Emprisonnements arbitraires
Outre l’attaque à toute activité contestataire, le régime de Xi Jinping s’en prend par la même occasion à un modèle syndical qui a joui longtemps d’une grande liberté d’action. De fait, les organisations indépendantes évoluant autrefois dans ce domaine comptent aujourd’hui parmi les grandes victimes de la purge en cours dans l’ancienne colonie britannique. Il suffira de rappeler, comme le fait sur son site la Confédération syndicale internationale (CSI), que onze syndicalistes ont été arrêtés de manière arbitraire entre 2020 et 2024. Que huit d’entre eux ont été condamnés à des peines allant de 19 à 81 mois de réclusion. Et que Winnie Yu, secrétaire générale de l’organisation du personnel hospitalier Hospital Authority Employees’ Alliance (HAEA), subit actuellement une peine de six ans et neuf mois d’emprisonnement. Sa faute? Avoir participé aux primaires des élections du Conseil législatif en 2020 pour le compte de son syndicat. Elle a été accusée, de ce fait, de conspiration en vue de renverser le gouvernement. 

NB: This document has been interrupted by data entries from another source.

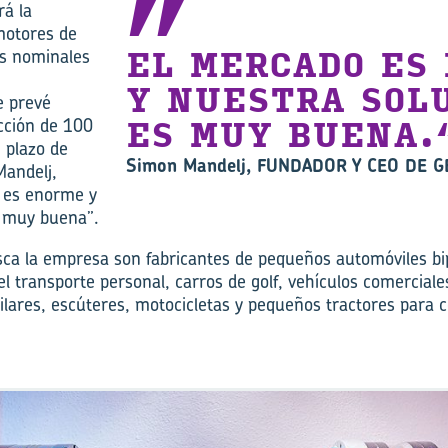
rá la
motores de
as nominales
EL MERCADO ES
Y NUESTRA SOL
e prevé
cción de 100
ES MUY BUENA.
 plazo de
Simon Mandelj, FUNDADOR Y CEO DE 
Mandelj,
 es enorme y
s muy buena”.
sca la empresa son fabricantes de pequeños automóviles bip
el transporte personal, carros de golf, vehículos comercial
ilares, escúteres, motocicletas y pequeños tractores para c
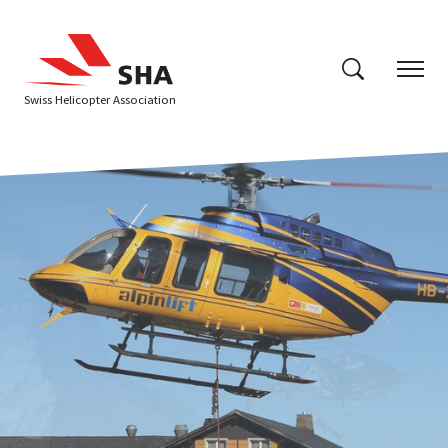
Swiss Helicopter Association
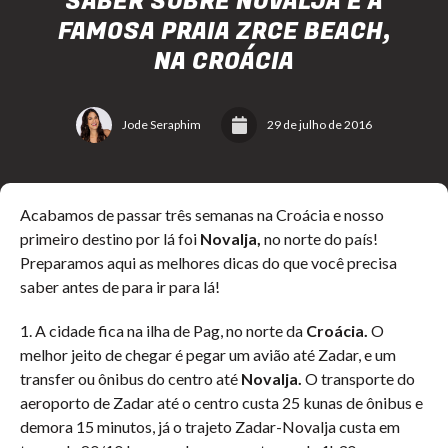
SABER SOBRE NOVALJA E A
FAMOSA PRAIA ZRCE BEACH,
NA CROÁCIA
Jode Seraphim
29 de julho de 2016
Acabamos de passar três semanas na Croácia e nosso
primeiro destino por lá foi
Novalja,
no norte do país!
Preparamos aqui as melhores dicas do que você precisa
saber antes de para ir para lá!
1. A cidade fica na ilha de Pag, no norte da
Croácia.
O
melhor jeito de chegar é pegar um avião até Zadar, e um
transfer ou ônibus do centro até
Novalja.
O transporte do
aeroporto de Zadar até o centro custa 25 kunas de ônibus e
demora 15 minutos, já o trajeto Zadar-Novalja custa em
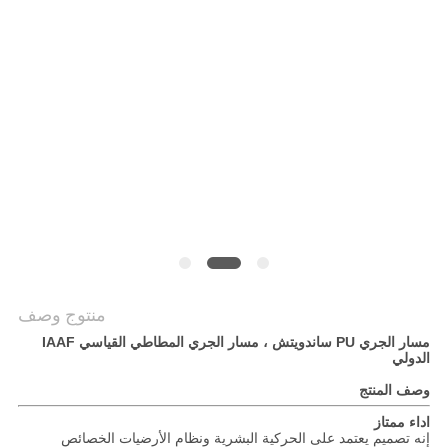
منتوج وصف
مسار الجري PU ساندويتش ، مسار الجري المطاطي القياسي IAAF
الدولي
وصف المنتج
اداء ممتاز
إنه تصميم يعتمد على الحركية البشرية ونظام الأرضيات الخصائص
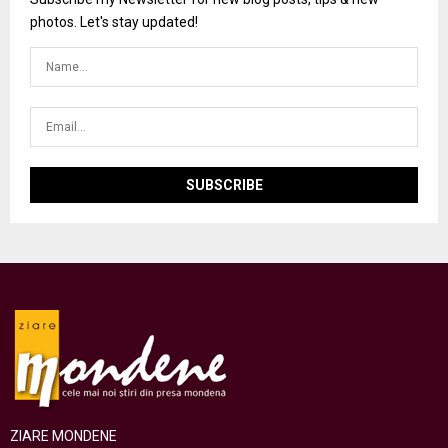
photos. Let's stay updated!
ZIARE MONDENE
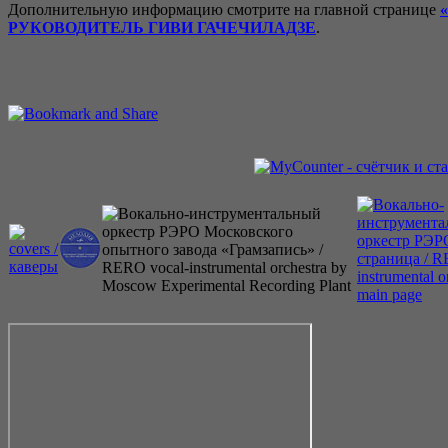
Дополнительную информацию смотрите на главной странице
РУКОВОДИТЕЛЬ ГИВИ ГАЧЕЧИЛАДЗЕ
.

Comme elle, l’ancienne présidente de la HKCTU, Carole Ng, a connu les geôles chinoises, où elle a passé quatre ans et six mois, peine achevée en septembre 2025. Citons encore le cas de Christopher Mung, directeur général de la même organisation, désormais exilé et placé sous le coup d’un mandat d’arrêt. Depuis son intégration sur la liste des ennemis de la République populaire de Chine, ses avoirs ont été gelés et son passeport a été annulé. Ces cas d’école en matière de répression des libertés n’augurent rien de bon pour le sort qui sera réservé à Lee Cheuk-yan et à ses camarades de lutte.

Plus de 200 organisations dissoutes
D’autres événements permettent de compléter le cadre catastrophique qui caractérise actuellement le paysage syndical dans la région. Durant la même période, allant de 2021 à 2024, plus de 200 organisations ont été contraintes à la dissolution, parmi lesquelles on compte le syndicat des enseignants Hong Kong Professional Teachers’ Union, fort alors de 90000 membres. D’autres organisations indépendantes de syndicalistes et de journalistes font l’objet d’une surveillance sévère, tandis que des figures ayant décidé de s’exiler volontairement sont épiées à distance quand elles ne subissent pas une répression transnationale. 

Il est à mentionner encore qu’en mars 2024, un autre paquet de lois a vu le jour. Il vient étoffer une ordonnance de sécurité nationale qui sanctionne de nouvelles infractions. Parmi lesquelles, celle concernant l’«ingérence étrangère», dont on trouve par ailleurs des variantes en Russie et dans certains Etats limitrophes. Elle est désormais largement utilisée pour réprimer tout exercice des droits syndicaux et toute activité de solidarité internationale. En 2025, enfin, un amendement à l’ordonnance spéciale sur les syndicats frappe toute organisation ayant perçu des dons de l’étranger et interdit aux membres reconnus coupables d’infractions à la sécurité nationale d’exercer leurs fonctions. En raison de la vague d’arrestations, dont les premiers coups de filet remontent à janvier 2021, la très grande majorité des opposants, issus des rangs syndicalistes ou de la société civile – quarante-sept en tout – croupit en prison. Un paysage de désolation auquel n’auront échappé que ceux qui ont quitté Hong Kong à temps.